Something special for you today, folks–you’re not going to be able to get hands on this one until Tuesday, so settle in with us so we can fill you in. We’ve got a movie called The Sylvian Experiments today, and the folks out at Lions Gate sent a copy over for us to review for you. And while this won’t be the best movie we’ve seen in a while, it’s going to represent something much more important, and still provide a worthwhile show in the process.
The Sylvian Experiments follows a neuron scientist and her husband who, while in the basement of an old hospital, find a 16 mm film print. And when they go to see what’s on it, they discover that someone was staging experiments into the Sylvian fissure of the human brain in a bid to access something called the “forbidden territory”, a realm between life and death. And now, the neuron scientist has decided to take up the gauntlet dropped with this 16 mm film print and begin her own exploratory surgery. Her guinea pigs of choice? Her own daughters.
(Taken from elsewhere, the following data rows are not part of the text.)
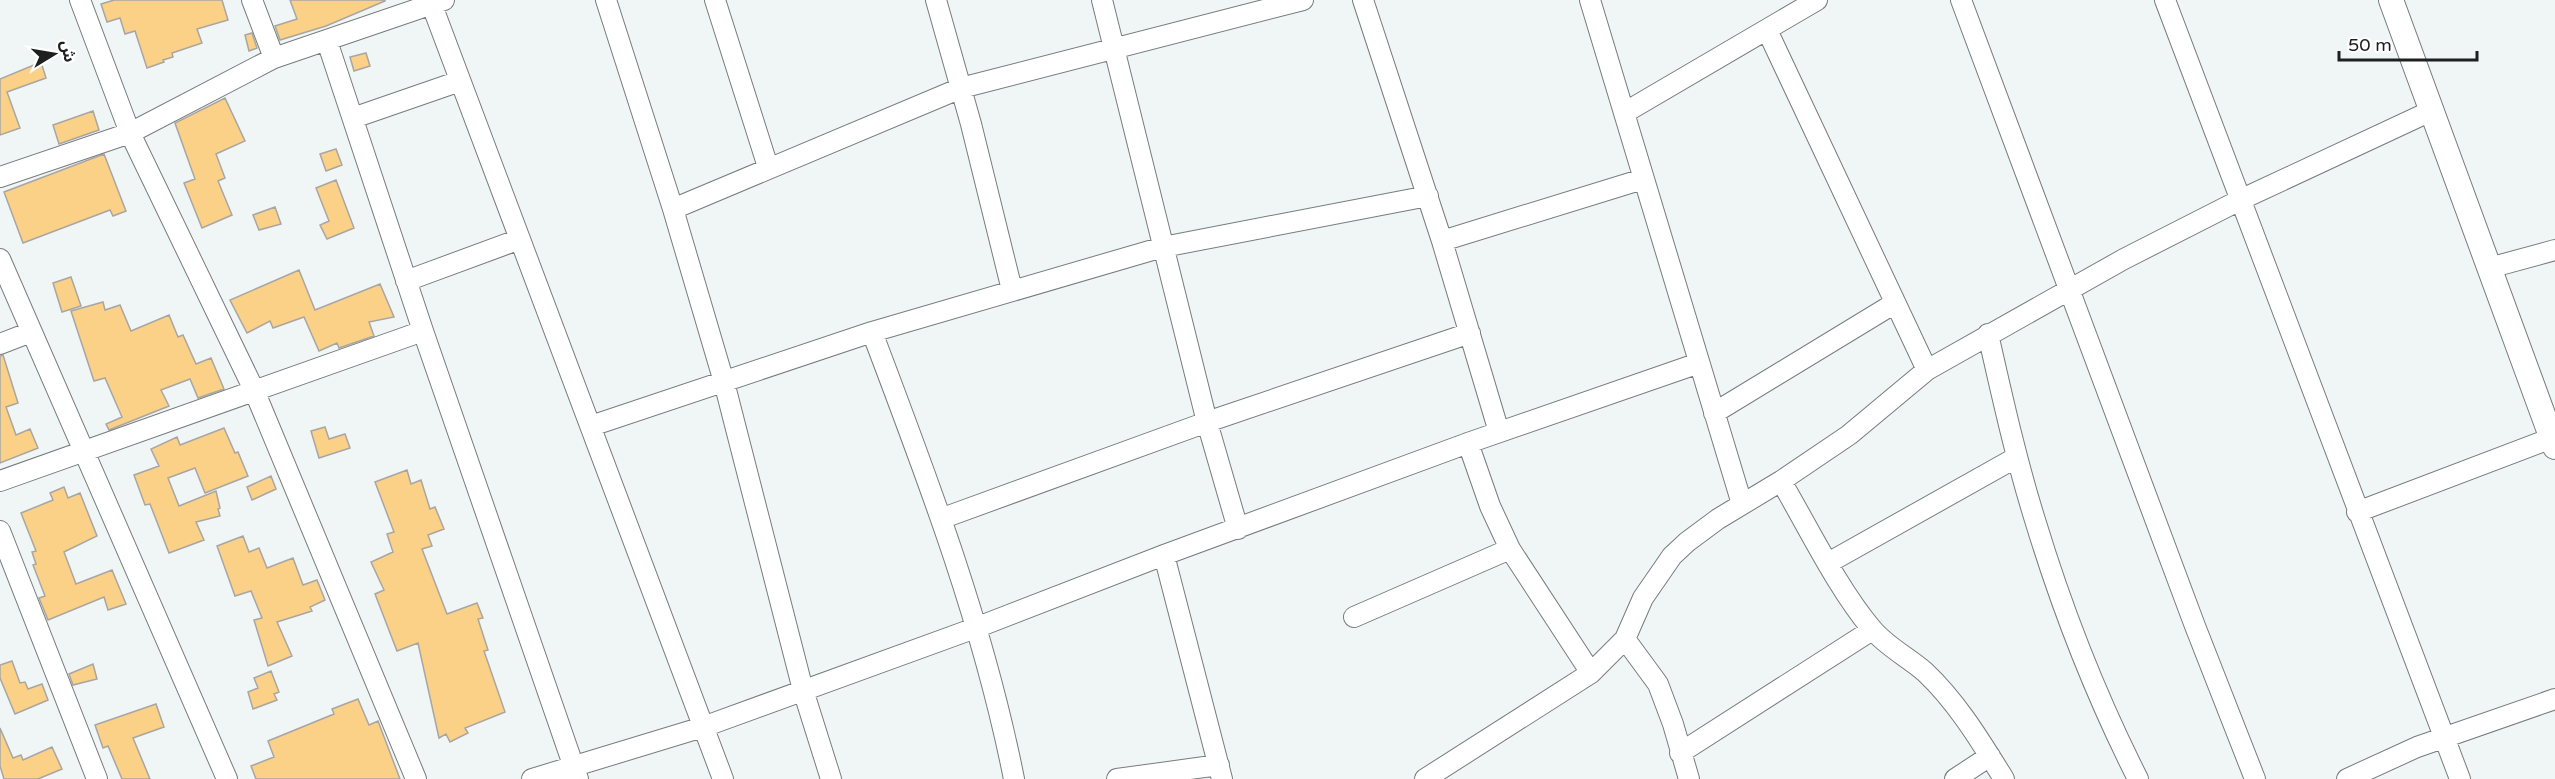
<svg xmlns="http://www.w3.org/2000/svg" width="2555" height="779" font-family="'Varela Round','Noto Sans Arabic',sans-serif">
<rect width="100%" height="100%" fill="#f0f5f6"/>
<path fill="#fbd087" stroke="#a8a6a3" stroke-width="1.5" d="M114,0H222L228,20L197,29L202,43L172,53L173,57L163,60L164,62L147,68L135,31L125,34L120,18L107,22L101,4Z
M290,0H385V1L326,26L280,40L275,26L297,19Z
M252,33L257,48L249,51L245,35Z
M366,53L370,66L354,71L350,57Z
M41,62L46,78L7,92L20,128L0,135V79Z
M225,98L245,141L216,154L225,178L218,181L232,215L202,228L184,183L195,179L175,123Z
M93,111L99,130L59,144L53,125Z
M336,149L342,165L326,171L320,154Z
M104,154L126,211L113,216L110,210L23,243L4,192Z
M336,180L354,228L327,239L320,225L329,221L316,188Z
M275,207L281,224L259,230L253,215Z
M299,270L315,310L380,284L394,317L369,322L374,336L339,348L337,343L319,351L304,317L273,328L270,321L247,333L230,300Z
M71,277L81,306L62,312L53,283Z
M103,302L105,310L120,305L131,331L169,315L178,337L183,335L196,364L211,358L224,389L198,398L190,379L161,390L169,406L109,430L106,424L122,417L105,378L94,381L71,311Z
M3,355L18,403L6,407L16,435L30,429L38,448L0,463V356Z
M325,427L329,439L345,434L350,448L319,458L311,431Z
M224,428L235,453L238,452L248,476L205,493L195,468L168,478L179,506L216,491L220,508L218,509L220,516L196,522L204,540L169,553L150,504L145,505L134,475L159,466L151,449L177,437L180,445Z
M407,470L411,484L421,480L430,509L435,507L444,529L428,535L432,546L422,549L447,614L477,603L483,618L478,619L488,650L484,651L505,712L465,728L468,733L450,742L446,734L439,738L418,643L397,651L375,594L384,590L371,562L393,552L387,534L394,532L375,482Z
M271,476L276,489L252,500L247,487Z
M64,487L68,498L80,493L97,536L64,552L76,584L112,570L126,604L108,610L104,597L48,620L39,598L45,596L33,565L36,564L32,552L36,551L21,513L53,500L50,493Z
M243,536L249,552L259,548L267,568L293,558L303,585L317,580L325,600L310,607L312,611L277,622L292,656L268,666L254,620L262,618L251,591L235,596L217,546Z
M12,661L20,683L25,682L28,689L42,684L48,700L15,714L0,678V665Z
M93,664L97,679L73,685L69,674Z
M271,671L279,692L274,694L277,700L253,709L248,692L258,688L254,678Z
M358,699L369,725L378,721L400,779H256L251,766L274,757L268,741L334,714L332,709Z
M156,704L164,727L133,738L150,779H122L108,746L103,748L95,725Z
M0,728L13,758L21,755L23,760L52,747L62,769L38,779H4L0,766Z"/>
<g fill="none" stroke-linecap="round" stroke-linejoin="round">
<g stroke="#777c7c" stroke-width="22">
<path id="minor" d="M80,0L130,133L254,390L416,779
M252,0L274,58
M430,0L723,779
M606,0L673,209L724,382L803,690L831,779
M715,0L768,167
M936,0L971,124L1012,290
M1102,0L1207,422L1238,529
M1363,0L1442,241L1499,432
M1590,0L1742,504
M1961,0L2195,626L2255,779
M2165,0L2460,779
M1767,30L1927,370
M327,41L423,331L578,779
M1624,113L1817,0
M353,118L460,81
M0,177L130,133L274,58L444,0
M673,209L961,88L1303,0
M1442,241L1643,179
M0,259L227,779
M2489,268L2555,250
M406,281L520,239
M872,332C928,480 983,623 1014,779
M1988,334C2002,396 2016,459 2035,520C2062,609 2096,696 2138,779
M0,344L31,332
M1714,413L1895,303
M591,426L872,332L1163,247L1428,196
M1468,443L1490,506L1510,549L1591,673
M0,481L423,331
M1781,481C1808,527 1838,589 1872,629C1887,647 1908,657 1925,672C1957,702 1981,742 2004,779
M2357,512L2552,438
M943,518L1207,422L1470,333
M0,531L97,779
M1164,555L1222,779
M1828,563L2017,457
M1354,617L1510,549
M1625,639L1658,684L1673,724L1689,779
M1680,753L1872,630
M532,779L703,727L978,627L1164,555L1468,443L1699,363
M1117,779L1219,765
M1425,779L1591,673L1625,639L1643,598L1672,556L1687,542L1718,519L1781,481L1849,435L1927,370L2124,259L2240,200L2433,110
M1955,779L1990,756
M2347,779L2417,747L2555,699"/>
</g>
<g stroke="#777c7c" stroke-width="26">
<path id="tertiary" d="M2391,0L2555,447"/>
</g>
<use href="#minor" stroke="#fff" stroke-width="20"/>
<use href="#tertiary" stroke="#fff" stroke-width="24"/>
</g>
<g transform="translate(54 54) rotate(79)" stroke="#ffffff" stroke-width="4.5" paint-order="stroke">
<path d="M0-4.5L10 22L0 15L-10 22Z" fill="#1e2020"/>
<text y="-9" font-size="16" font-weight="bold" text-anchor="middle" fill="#1e2020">ش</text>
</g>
<path d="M2339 51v9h138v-9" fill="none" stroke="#1e2020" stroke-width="3"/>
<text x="2348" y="51" font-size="18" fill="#1e2020" stroke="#ffffff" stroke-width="4.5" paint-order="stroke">50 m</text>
</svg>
It’s reasonable to assume that this will not end well. In fact, what caught me most by surprise on this one was the trailers before the movie began–a whole slew of old, like five or ten years old, Japanese horror flicks. It proved later just why all these old trailers were running; as it turns out, The Sylvian Experiments is a rare treat indeed, the resurgence of a line that I had thought long since dead: the Lions Gate J-horror importing system. For background’s sake, after The Grudge (the remake of the Japanese film Ju-On) hit theaters, there was a bit of a surge in Japanese horror. People wanted to see what else these guys could bring out, and so we got stuff like Infection, Isola, Premonition, St. John’s Wort, and a host of other titles under various banners going direct to video in the United States but having survived Japanese theaters.
As I discovered after watching several of these, there are really only two kinds of Japanese horror film: the bombastic, thundering nightmare with loads of kills and action, and the chatty, slow sludgefest. Most Japanese horror fits into one of these two, and this one falls into the chatty and slow pile, though admittedly, it does do a reasonably good job of building suspense. Thankfully, unlike many slow and chatty Japanese horror titles, it also has some moments in which that tension gets released. Not the best releases, of course–they’re very subtle in the normal Japanese style–but they’re still releases of tension all the same.
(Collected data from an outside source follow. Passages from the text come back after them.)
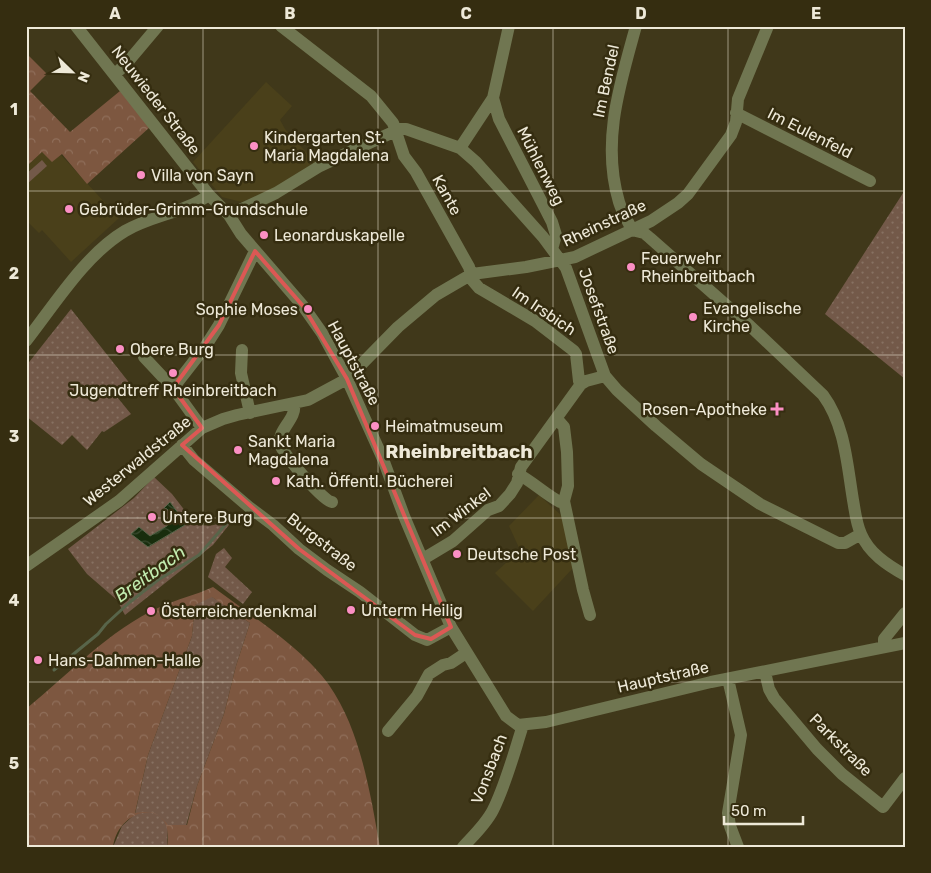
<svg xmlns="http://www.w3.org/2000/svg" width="931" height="873" viewBox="0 0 931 873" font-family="Rubik,sans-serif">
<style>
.built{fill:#4a401a}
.grass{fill:url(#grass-dots);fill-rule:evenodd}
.forest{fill:url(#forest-crowns);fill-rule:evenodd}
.pitch{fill:#735949}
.water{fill:url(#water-waves);stroke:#58654a}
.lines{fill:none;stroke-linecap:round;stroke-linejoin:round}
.stream{stroke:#58654a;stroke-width:3}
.minor{stroke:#707651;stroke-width:12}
.marked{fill:none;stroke:#dc5854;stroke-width:4;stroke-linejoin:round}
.grid{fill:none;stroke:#eee9d8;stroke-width:1;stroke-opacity:0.55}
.poi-dot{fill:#fb8fc4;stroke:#352d10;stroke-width:2}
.labels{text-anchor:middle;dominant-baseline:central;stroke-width:5;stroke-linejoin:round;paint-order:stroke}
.street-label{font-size:16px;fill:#eee9d8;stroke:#352d10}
.poi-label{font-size:16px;fill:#eee9d8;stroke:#352d10;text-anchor:start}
.water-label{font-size:18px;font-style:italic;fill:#c2ebaf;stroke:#352d10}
.quarter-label{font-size:19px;font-weight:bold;fill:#eee9d8;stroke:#352d10}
.neatline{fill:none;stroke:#eee9d8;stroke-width:2}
.grid-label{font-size:16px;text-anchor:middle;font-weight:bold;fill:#eee9d8}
</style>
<defs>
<pattern id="grass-dots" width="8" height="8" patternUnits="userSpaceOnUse" patternTransform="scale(1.25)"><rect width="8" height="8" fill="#735949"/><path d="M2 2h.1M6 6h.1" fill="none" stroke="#877162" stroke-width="1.8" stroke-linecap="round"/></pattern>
<pattern id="forest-crowns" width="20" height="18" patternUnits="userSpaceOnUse" patternTransform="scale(1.25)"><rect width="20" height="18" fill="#7d5740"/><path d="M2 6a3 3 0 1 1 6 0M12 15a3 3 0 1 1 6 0" fill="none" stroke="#906f5b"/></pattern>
<pattern id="water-waves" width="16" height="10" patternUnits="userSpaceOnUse" patternTransform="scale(1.25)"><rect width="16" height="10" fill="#182d0d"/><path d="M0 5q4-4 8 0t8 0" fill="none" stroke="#3a4b30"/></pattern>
</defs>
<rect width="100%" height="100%" fill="#40381a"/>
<path class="built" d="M 266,82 L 292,106 L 280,120 L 285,129 L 315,162 L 274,188 L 242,202 L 222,197 L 193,162 Z
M 42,152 L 52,161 L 61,155 L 119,218 L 71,262 L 42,230 L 39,233 L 26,220 L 26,164 L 28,165 Z
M 539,495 L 563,517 L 573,568 L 533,611 L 495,573 L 520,550 L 509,526 Z"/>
<path class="grass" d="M 905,190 L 905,379 L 825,314 Z
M 71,309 L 131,385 L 117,397 L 131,414 L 104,432 L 102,431 L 87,450 L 72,435 L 62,445 L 26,416 L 26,366 Z
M 154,477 L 172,494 L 196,525 C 214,526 218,527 232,513 L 236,516 L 213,545 L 125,615 L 117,600 L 87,574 L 68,549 L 134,498 ZM 167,509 L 185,525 L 149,547 L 139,527 L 150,537 L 167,526 L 174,518 Z
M 224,548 L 232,558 L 225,567 L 252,592 L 243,604 L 208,577 L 216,554 Z
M 211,596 L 250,623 L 236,666 L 224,714 L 197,786 L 186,826 L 168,825 L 167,847 L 113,847 L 122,826 L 135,814 L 148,755 L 192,636 L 195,605 Z"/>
<path class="forest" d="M 26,53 L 47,74 L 30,91 L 70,132 L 120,91 L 150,127 L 87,184 L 62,154 L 52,162 L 42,152 L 28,165 L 26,164 Z
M 213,587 C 249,614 304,649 329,685 C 361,731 370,793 380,847 L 167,847 C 176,796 118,806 113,847 L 26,847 L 26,709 C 69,674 109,630 160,607 C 177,599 196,595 213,587 ZM 212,597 L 250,623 L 236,666 L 224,714 L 197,786 L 187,825 L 168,825 C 157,811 152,811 135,813 L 148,755 L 192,636 L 195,605 Z"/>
<path class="pitch" d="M 42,160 L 47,166 L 26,185 L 26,174 Z"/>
<path class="water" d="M 170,502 L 184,521 L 185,525 L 148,547 L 131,534 L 139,527 L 150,536 L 167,526 L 174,518 L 167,509 L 164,508 Z"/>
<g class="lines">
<path class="stream" d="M 54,670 L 98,634 L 106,624 L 130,602 L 158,580 L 199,555 L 234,515"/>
<path class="minor" d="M 76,26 L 209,195 L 229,215 L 241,234 L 303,306 L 322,333 L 347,379 L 383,459 L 404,516 L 451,627 L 506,716 L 518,725 L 546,722 L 711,682 L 905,643
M 281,26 L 371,96 L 393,123 L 404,156 L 416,172 L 469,267 L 473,281 L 479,288 L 535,321 L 574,351 L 576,354 L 579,381 L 581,384
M 115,74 L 126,64 L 158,26
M 493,98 L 499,119 L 552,222 L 556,235 L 552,249
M 736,113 L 870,181
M 460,148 L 493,98 L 509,26
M 229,215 L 276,193 L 320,166 L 358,148 L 400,129 L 406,129 L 460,148 L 476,162 L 543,237 L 566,268 L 605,376 L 617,390 L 656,426 L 701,464 L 760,504 L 838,543 L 845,543 L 861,534
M 632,230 L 644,233 L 650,238 L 750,326 L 823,395 C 845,425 847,464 853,500 C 855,511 856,523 861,534 C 869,553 887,565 905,575
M 632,230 C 628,221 622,212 619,202 C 601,142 620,84 636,26
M 26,341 C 55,304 85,255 125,231 C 152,215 184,213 209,195
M 242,350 L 241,373 L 250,413
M 144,357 L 173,388 L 202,428
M 173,388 L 205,347 L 219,325 L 255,251
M 294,404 C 297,419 277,430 280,444 C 282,453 323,501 332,502
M 557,419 L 564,427 L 567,452 L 568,486 L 564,501 L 583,590 L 590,615
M 182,445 L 194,460 L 249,507 L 273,525 L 299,549 L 327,570 L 360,592 L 415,635 L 427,640 L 451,627
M 518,474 C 533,482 545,494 560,502 L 564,501
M 423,559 L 453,541 L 488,510 L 499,506 L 510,494 L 517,483 L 521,467 L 581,384 L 586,381 L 605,376
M 26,566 L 119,501 L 202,428 L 223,419 L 237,415 L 308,400 L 347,379 L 398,327 L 436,295 L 472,274 L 526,267 L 575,257 L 651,221 L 678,203 L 688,194 L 731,135 L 736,122 L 738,99 L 768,26
M 884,646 L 884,639 L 905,613
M 765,672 L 769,689 L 774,698 L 817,749 L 842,774 L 883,807 L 905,778
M 728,679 L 741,735 L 728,813 L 730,826 L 738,847
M 388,731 L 417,696 L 429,674 L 443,665 L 451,663 L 466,653
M 463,847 C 474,835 486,824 493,810 C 506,784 514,753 523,725"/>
</g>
<path class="marked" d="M 255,251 L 303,306 L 347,379 L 451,627 L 431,639 L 415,635 L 299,549 L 182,445 L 202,428 L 173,388 L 219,325 Z"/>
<path class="grid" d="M 203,26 L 203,847M 378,26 L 378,847M 553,26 L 553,847M 728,26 L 728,847M 26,191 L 905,191M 26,355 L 905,355M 26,518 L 905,518M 26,682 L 905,682"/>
<g class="poi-dot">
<circle cx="254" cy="146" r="5"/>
<circle cx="141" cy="175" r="5"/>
<circle cx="69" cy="209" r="5"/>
<circle cx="264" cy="235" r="5"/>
<circle cx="631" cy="267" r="5"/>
<circle cx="308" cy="309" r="5"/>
<circle cx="693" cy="317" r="5"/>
<circle cx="120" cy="349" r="5"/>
<circle cx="173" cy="373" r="5"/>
<path d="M774.5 401.5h5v5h5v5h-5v5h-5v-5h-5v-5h5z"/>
<circle cx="375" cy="426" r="5"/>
<circle cx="238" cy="450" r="5"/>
<circle cx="276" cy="481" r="5"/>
<circle cx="152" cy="517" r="5"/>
<circle cx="457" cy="554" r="5"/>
<circle cx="351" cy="610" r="5"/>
<circle cx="151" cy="611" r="5"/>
<circle cx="38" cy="660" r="5"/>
</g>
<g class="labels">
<g class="street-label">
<text transform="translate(606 81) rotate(-78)">Im Bendel</text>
<text transform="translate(156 100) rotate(52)">Neuwieder Straße</text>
<text transform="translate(810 133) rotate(27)">Im Eulenfeld</text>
<text transform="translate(541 166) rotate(63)">Mühlenweg</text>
<text transform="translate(447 195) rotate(61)">Kante</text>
<text transform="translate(604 223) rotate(-25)">Rheinstraße</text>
<text transform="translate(544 311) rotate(34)">Im Irsbich</text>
<text transform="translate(599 311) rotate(70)">Josefstraße</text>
<text transform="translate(354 363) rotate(62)">Hauptstraße</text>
<text transform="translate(137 461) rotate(-39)">Westerwaldstraße</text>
<text transform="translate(461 512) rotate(-37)">Im Winkel</text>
<text transform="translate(322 542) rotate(38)">Burgstraße</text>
<text transform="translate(663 677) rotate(-13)">Hauptstraße</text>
<text transform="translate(841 745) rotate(45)">Parkstraße</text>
<text transform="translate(489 769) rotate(-69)">Vonsbach</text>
</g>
<g class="poi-label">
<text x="264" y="137">Kindergarten St.<tspan x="264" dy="18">Maria Magdalena</tspan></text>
<text x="151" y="175">Villa von Sayn</text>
<text x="79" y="209">Gebrüder-Grimm-Grundschule</text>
<text x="274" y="235">Leonarduskapelle</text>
<text x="641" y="258">Feuerwehr<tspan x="641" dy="18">Rheinbreitbach</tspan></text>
<text x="703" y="308">Evangelische<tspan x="703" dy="18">Kirche</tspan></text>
<text x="298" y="309" text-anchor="end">Sophie Moses</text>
<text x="130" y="349">Obere Burg</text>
<text x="173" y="390" text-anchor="middle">Jugendtreff Rheinbreitbach</text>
<text x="767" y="409" text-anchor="end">Rosen-Apotheke</text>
<text x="385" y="426">Heimatmuseum</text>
<text x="248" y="441">Sankt Maria<tspan x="248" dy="18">Magdalena</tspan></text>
<text x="286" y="481">Kath. Öffentl. Bücherei</text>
<text x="162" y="517">Untere Burg</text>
<text x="467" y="554">Deutsche Post</text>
<text x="361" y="610">Unterm Heilig</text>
<text x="161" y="611">Österreicherdenkmal</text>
<text x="48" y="660">Hans-Dahmen-Halle</text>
</g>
<g class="water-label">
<text transform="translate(150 574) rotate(-36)">Breitbach</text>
</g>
<g class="quarter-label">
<text x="459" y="451">Rheinbreitbach</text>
</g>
</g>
<rect width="931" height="873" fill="none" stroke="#352d10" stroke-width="55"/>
<g transform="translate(72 72) rotate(113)" stroke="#352d10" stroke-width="4" paint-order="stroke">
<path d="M0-4L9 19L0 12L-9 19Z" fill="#eee9d8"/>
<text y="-8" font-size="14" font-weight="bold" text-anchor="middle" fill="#eee9d8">N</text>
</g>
<path d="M724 816v8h79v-8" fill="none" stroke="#eee9d8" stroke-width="2.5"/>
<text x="731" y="816" font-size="15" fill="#eee9d8" stroke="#352d10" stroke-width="4" paint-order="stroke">50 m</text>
<rect x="28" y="28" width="876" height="818" class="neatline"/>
<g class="grid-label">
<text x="115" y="19">A</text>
<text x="290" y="19">B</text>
<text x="466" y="19">C</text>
<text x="641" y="19">D</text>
<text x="816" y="19">E</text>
<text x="14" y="115">1</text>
<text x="14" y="279">2</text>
<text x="14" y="442">3</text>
<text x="14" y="606">4</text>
<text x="14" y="769">5</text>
</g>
</svg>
Still though, as someone who deeply missed the crap shoot that was Japanese horror importing, I was glad to see The Sylvian Experiments, and more than ready to give them a try. The end result could have been better, but it was still relatively welcome nonetheless.
The Screenhead Ten Scale gives The Sylvian Experiments a seven out of ten–it’s not the best movie you’ll see, but if you’re a fan of subtlety in your horror, it’s definitely worth a rental if nothing else.